Overdetermined Systems
----------------------

So far, we considered linear systems :math:`Ax=b` with the *same* number of
equations and unknowns (i.e., :math:`A\in\mathbb R^{n\times n}`). In the case where
:math:`A\in\mathbb R^{m\times n}`, with :math:`m>n` (more equations than unknowns) the existence of a
true solution is not guaranteed, in this case we look for the "best possible"
substitute for a solution. Before analyzing what that means, let's look at how
such problems arise.

As an example, in an experiment, we measure the pressure of a gas in a closed container as a
function of the temperature. From Physics, we know that

.. math::
    pV &=& \enspace nR\frac{5}{9}(T+459.67) \\
    \Rightarrow p&=& \enspace\alpha T+\beta, \enspace\enspace\enspace \alpha=\frac{5nR}{9V}, \beta=\frac{5nR\cdot 459.67}{9V}

What are :math:`\alpha` and :math:`\beta`? Experimentally, the measurements should ideally
lie on a straight line :math:`y=c_1x+c_0`, but do not, due to measurement error.
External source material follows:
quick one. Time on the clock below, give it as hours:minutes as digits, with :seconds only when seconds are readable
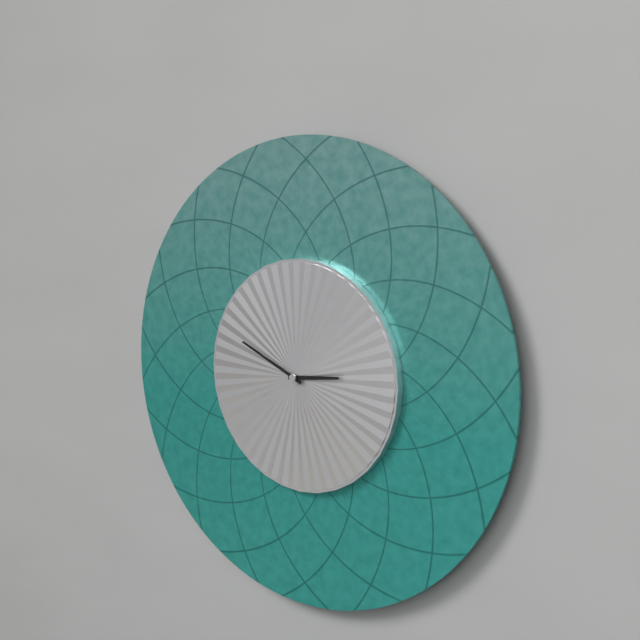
2:49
If we
have :math:`n` measurement pairs :math:`(x_1,y_1),\ldots,(x_n,y_n)` we would have wanted:

.. math::
    \left.
    \begin{array}{ccccc}
    y_1 & = & c_1x_1 & + & c_0 \\
    y_2 & = & c_1x_2 & + & c_0 \\
        & \vdots & & & \\
    y_n & = & c_1x_n & + & c_0
    \end{array}\right\}\Rightarrow\left[
    \begin{array}{cc}
    x_1 & 1 \\
    x_2 & 1 \\
    \vdots & \\
    x_n & 1
    \end{array}
    \right]\left[
    \begin{array}{c}
    c_1 \\
    c_0
    \end{array}
    \right]=\left[
    \begin{array}{c}
    y_1 \\
    y_2 \\
    \vdots \\
    y_n
    \end{array}
    \right]

Here, :math:`A_{n\times2}x_{2\times1}=b_{n\times1}` is a rectangular system. We cannot
hope to find a true solution to this system. Instead, lets try to find an
"approximate" solution, such that :math:`Ax\approx b`. Lets look at the residual of
this "interpolation". The residual of the approximation of each data point is:

.. math::
    r_i=y_i-f(x_i)=y_i-c_1x_i-c_0

If we write the vector of all residuals:

.. math::
    r=\left[
    \begin{array}{c}
    r_1 \\
    r_2 \\
    \vdots \\
    r_n
    \end{array}
    \right]=\left[
    \begin{array}{c}
    y_1-c_1x_1-c_0 \\
    y_2-c_1x_2-c_0 \\
    \vdots \\
    y_n-c_1x_n-c_0 \\
    \end{array}
    \right]=\left[
    \begin{array}{c}
    y_1 \\
    y_2 \\
    \vdots \\
    y_n
    \end{array}
    \right]-\left[
    \begin{array}{cc}
    x_1 & 1 \\
    x_2 & 1 \\
    \vdots & \\
    x_n & 1
    \end{array}
    \right]\left[
    \begin{array}{c}
    c_1 \\
    c_0
    \end{array}
    \right]=b-Ax

Although we can't find an :math:`x` such that :math:`Ax=b` (thus, :math:`r=0`), we can at least
try to make :math:`r` *small*. As another example, consider the problem of finding the best parabola
:math:`f(x)=c_2x^2+c_1x+c_0` that fits measurements :math:`(x_1,y_1),\ldots,(x_n,y_n)`. We
would like

.. math::
    \left.
    \begin{array}{c}
    f(x_1)\approx y_1 \\
    f(x_2)\approx y_2 \\
    \vdots \\
    f(x_n)\approx y_n \\
    \end{array}
    \right\}=
    \left.
    \begin{array}{c}
    c_2x_1^2+c_1x_1+c_0\approx y_1 \\
    c_2x_2^2+c_1x_2+c_0\approx y_2 \\
    \vdots \\
    c_2x_n^2+c_1x_n+c_0\approx y_n \\
    \end{array}
    \right\}\Rightarrow
    \underbrace{
    \left[
    \begin{array}{ccc}
    x_1^2 & x_1 & 1 \\
    x_2^2 & x_2 & 1 \\
    & \vdots & \\
    x_n^2 & x_n & 1 \\
    \end{array}
    \right]}_A\underbrace{\left[
    \begin{array}{c}
    c_2 \\
    c_1 \\
    c_0
    \end{array}
    \right]}_x\approx\underbrace{\left[
    \begin{array}{c}
    y_1 \\
    y_2 \\
    \vdots \\
    y_n
    \end{array}
    \right]}_b

Once again, we would like to make :math:`r=b-Ax` as small as possible.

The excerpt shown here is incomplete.